Solution: The canonical moment (see Eq. (1.26)) is \(\mathbf {p}= m\mathbf {v} - e\mathbf {A} /c\). From the quantization along the circular orbit

$$ \oint \mathbf {p} \cdot d\mathbf {q} = \oint \left( m\mathbf {v} - \frac{e}{c}\mathbf {A}\right) d\mathbf {q} = mv2\pi R- \frac{e}{c}\pi R^2H = \frac{\pi e R^2 H}{c}$$

(R radius of the orbit). The equilibrium condition along the trajectory implies \(v= eHR/mc\) and then the quantization rule yields

$$ \frac{\pi R_n^2 e H}{c}= nh ,\,\, \mathrm {(with} \, n= 1, 2,\ldots ). $$

The energy becomes

$$ E_n= \frac{m v_n^2}{2}= \frac{e\hbar H}{mc}n \equiv \hbar \omega _c n\equiv 2\mu _B H $$

with

$$ \omega _c= \frac{e H}{mc} $$

cyclotron frequency. For the quantum description, which includes \(n=0\) and the zero-point energy \(\hbar \omega _c/2\), see Appendix 13.1.

Problem 4.21

By referring to a Rydberg atom (Sect. 1.5) and considering that the diamagnetic correction to a given n-level increases with n, discuss the limit of applicability of the perturbative approach, giving an estimate of the breakdown value of n for magnetic field of 1 T (see Eq. (4.36)). Then discuss why the Rydberg atoms are highly polarizable and ionized by a relatively small electric field.

Solution: In

$$ \varDelta E_n= \frac{e^2H^2}{8mc^2}\frac{2}{3}<r_n^2> $$

consider (see Table 1.4)

$$ <r^2>_{nlm}= \frac{n^2}{2}(\frac{a_0}{Z})^2 [5n^2+1- 3l(l+1)]\simeq {a_0^2 n^4} $$

for large n and l and \(Z=1\), as for ideal total screen. Then, by assuming that the perturbation approach can be safely used up to a diamagnetic correction \(\varDelta E_n(H)\sim 0.2 E_n^0\), one obtains

$$ \frac{e^2H^2}{12 mc^2} {a_0^2 n_{\textit{lim}}^4}\sim 0.2 \frac{e^2}{2a_0} \frac{1}{n_{\textit{lim}}^2} $$

from which a limiting value of the quantum number n turns out around \(n_{\textit{lim}}\sim 65\).

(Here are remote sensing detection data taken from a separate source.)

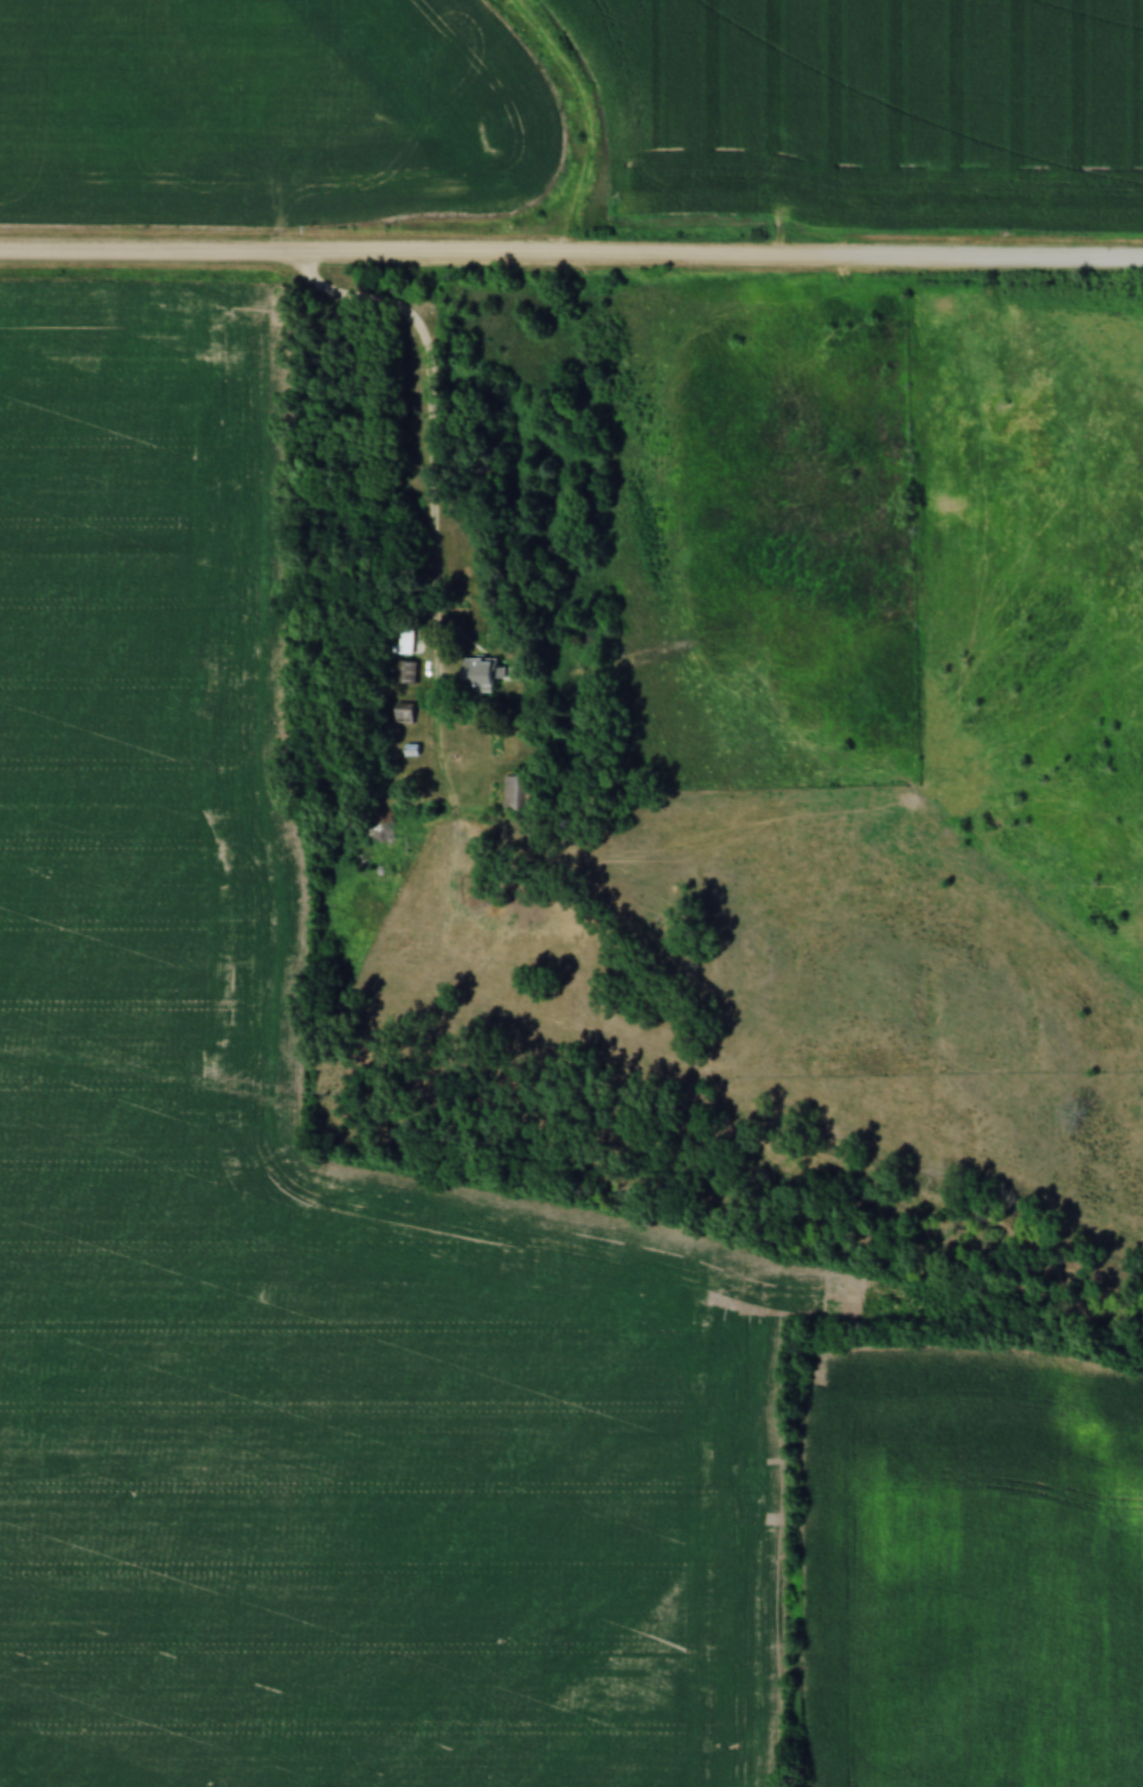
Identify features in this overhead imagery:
road: (571, 256)
road: (434, 456)
building: (404, 640)
building: (477, 672)
building: (404, 713)
building: (519, 790)

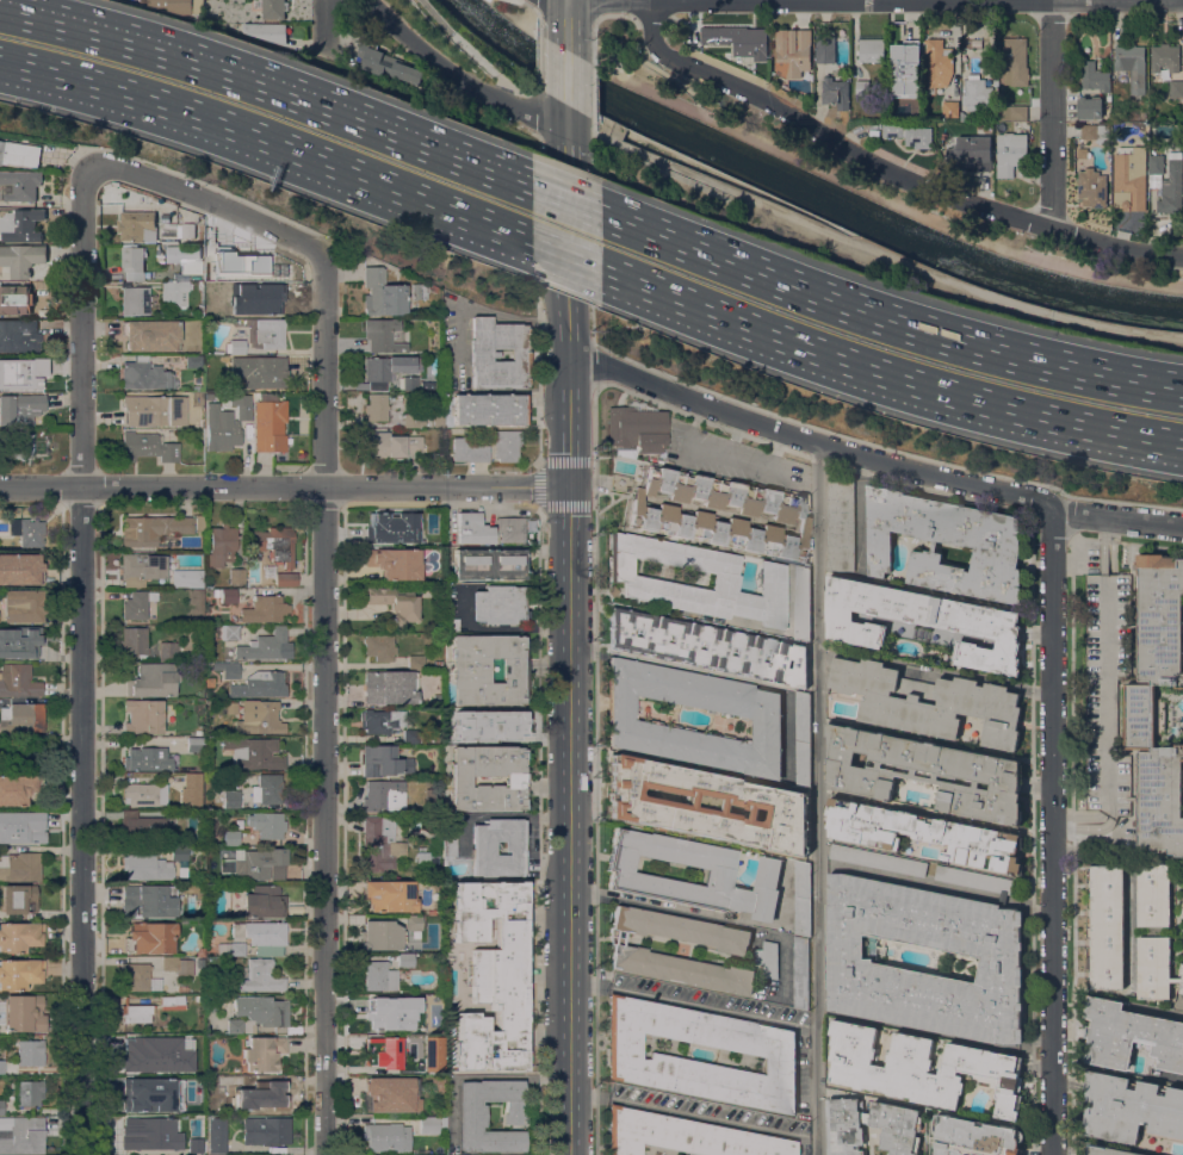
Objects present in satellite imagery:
road: (525, 0)
building: (172, 5)
road: (594, 7)
building: (272, 8)
road: (538, 13)
road: (612, 15)
road: (648, 15)
road: (324, 22)
road: (566, 22)
building: (965, 25)
building: (266, 31)
road: (592, 37)
building: (738, 39)
building: (976, 42)
road: (602, 47)
building: (825, 48)
building: (871, 49)
road: (474, 51)
building: (793, 52)
building: (1165, 55)
road: (537, 59)
building: (1015, 60)
building: (938, 64)
building: (388, 65)
building: (1132, 65)
building: (905, 68)
road: (667, 74)
road: (566, 75)
building: (1094, 76)
road: (458, 77)
road: (268, 81)
building: (862, 87)
building: (1173, 88)
road: (592, 89)
building: (835, 92)
building: (977, 93)
building: (1090, 107)
building: (950, 108)
road: (537, 110)
building: (1012, 112)
road: (1051, 113)
road: (566, 114)
building: (963, 116)
building: (1094, 131)
building: (909, 133)
road: (267, 142)
road: (565, 143)
building: (971, 152)
building: (1081, 152)
building: (19, 153)
building: (1010, 153)
building: (1155, 163)
road: (886, 170)
building: (1129, 177)
building: (21, 184)
river: (808, 188)
building: (1092, 188)
building: (1172, 188)
road: (565, 194)
road: (889, 200)
road: (566, 222)
building: (21, 225)
building: (137, 226)
building: (188, 230)
road: (592, 230)
road: (869, 247)
building: (182, 253)
road: (566, 255)
building: (21, 258)
building: (133, 262)
building: (190, 266)
building: (271, 280)
building: (41, 287)
building: (420, 290)
building: (175, 292)
building: (382, 293)
road: (537, 298)
building: (15, 299)
building: (135, 300)
building: (230, 305)
road: (483, 310)
building: (42, 312)
road: (888, 313)
building: (270, 332)
building: (18, 334)
building: (151, 334)
building: (382, 335)
road: (568, 340)
building: (235, 346)
building: (483, 354)
building: (193, 361)
road: (591, 365)
building: (388, 368)
building: (259, 370)
building: (21, 371)
road: (889, 373)
building: (145, 374)
building: (408, 382)
building: (427, 383)
building: (376, 407)
building: (20, 408)
building: (488, 408)
building: (154, 410)
building: (437, 418)
building: (413, 420)
building: (269, 423)
road: (568, 423)
building: (225, 425)
building: (636, 429)
building: (447, 432)
building: (506, 444)
building: (23, 445)
building: (390, 445)
building: (148, 446)
building: (469, 450)
road: (871, 459)
building: (621, 482)
road: (539, 484)
road: (160, 486)
road: (444, 486)
traffic signals: (567, 486)
road: (859, 510)
building: (653, 513)
building: (199, 521)
building: (840, 523)
building: (383, 526)
building: (153, 528)
building: (472, 528)
building: (510, 529)
building: (27, 531)
building: (438, 541)
building: (985, 542)
building: (274, 543)
building: (163, 545)
building: (221, 545)
building: (395, 562)
building: (489, 563)
building: (142, 567)
building: (20, 568)
building: (236, 575)
building: (188, 577)
building: (631, 578)
building: (286, 579)
road: (323, 579)
building: (225, 594)
building: (394, 601)
building: (801, 602)
building: (499, 603)
building: (138, 604)
building: (24, 605)
building: (265, 609)
building: (924, 621)
building: (453, 626)
building: (230, 631)
building: (24, 639)
building: (134, 642)
building: (266, 646)
building: (379, 646)
building: (708, 646)
building: (168, 651)
building: (0, 653)
road: (81, 659)
building: (415, 661)
building: (438, 663)
building: (487, 668)
building: (228, 669)
building: (18, 680)
building: (152, 680)
building: (260, 684)
building: (389, 686)
building: (437, 698)
building: (928, 701)
building: (1140, 715)
building: (143, 716)
building: (22, 717)
building: (259, 717)
building: (766, 718)
building: (382, 720)
building: (488, 724)
building: (196, 732)
building: (411, 735)
building: (802, 738)
building: (195, 743)
building: (253, 753)
building: (15, 758)
building: (148, 759)
building: (383, 761)
road: (594, 771)
building: (925, 772)
building: (460, 780)
building: (192, 789)
building: (268, 789)
building: (400, 792)
building: (145, 794)
building: (5, 796)
building: (232, 798)
road: (815, 799)
building: (707, 803)
road: (568, 820)
building: (267, 824)
building: (25, 825)
building: (143, 827)
road: (1051, 830)
building: (924, 834)
building: (231, 836)
building: (449, 839)
building: (381, 843)
building: (484, 844)
building: (180, 853)
building: (878, 859)
building: (423, 860)
building: (261, 863)
building: (146, 866)
building: (21, 867)
building: (628, 873)
building: (976, 879)
road: (933, 885)
building: (1, 888)
building: (390, 895)
building: (802, 897)
building: (19, 898)
building: (150, 899)
building: (265, 901)
road: (654, 904)
building: (1182, 913)
building: (414, 922)
building: (1107, 927)
building: (1155, 931)
building: (382, 935)
building: (20, 936)
building: (149, 936)
building: (259, 937)
building: (629, 949)
building: (768, 958)
building: (406, 959)
building: (849, 960)
building: (178, 965)
building: (1181, 969)
building: (800, 971)
building: (20, 973)
building: (493, 973)
building: (262, 975)
building: (380, 975)
building: (138, 977)
building: (199, 997)
road: (692, 999)
building: (172, 1002)
road: (1182, 1004)
building: (262, 1009)
building: (136, 1012)
building: (25, 1013)
building: (382, 1014)
building: (235, 1026)
building: (292, 1029)
building: (1130, 1035)
building: (173, 1040)
building: (31, 1052)
building: (264, 1052)
building: (383, 1052)
building: (435, 1053)
building: (772, 1054)
building: (135, 1057)
building: (2, 1066)
building: (920, 1068)
building: (436, 1084)
building: (213, 1089)
building: (264, 1089)
building: (28, 1092)
building: (391, 1093)
building: (151, 1094)
building: (2, 1106)
building: (1130, 1107)
road: (680, 1109)
building: (472, 1118)
building: (428, 1124)
building: (901, 1125)
building: (144, 1130)
building: (265, 1130)
building: (216, 1134)
road: (803, 1134)
building: (685, 1135)
building: (24, 1136)
building: (386, 1136)
building: (974, 1137)
building: (187, 1144)
building: (1108, 1151)
building: (206, 1154)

As regards the electric polarizability, by considering that in Eq. (4.8) the relevant matrix elements increase with \(n^2\) while the difference in energy at the denominator varies as \(1/n^3\) (remember the correspondence principle, Problem 1.12) one can deduce that the electric polarizability must increase as \(n^7\).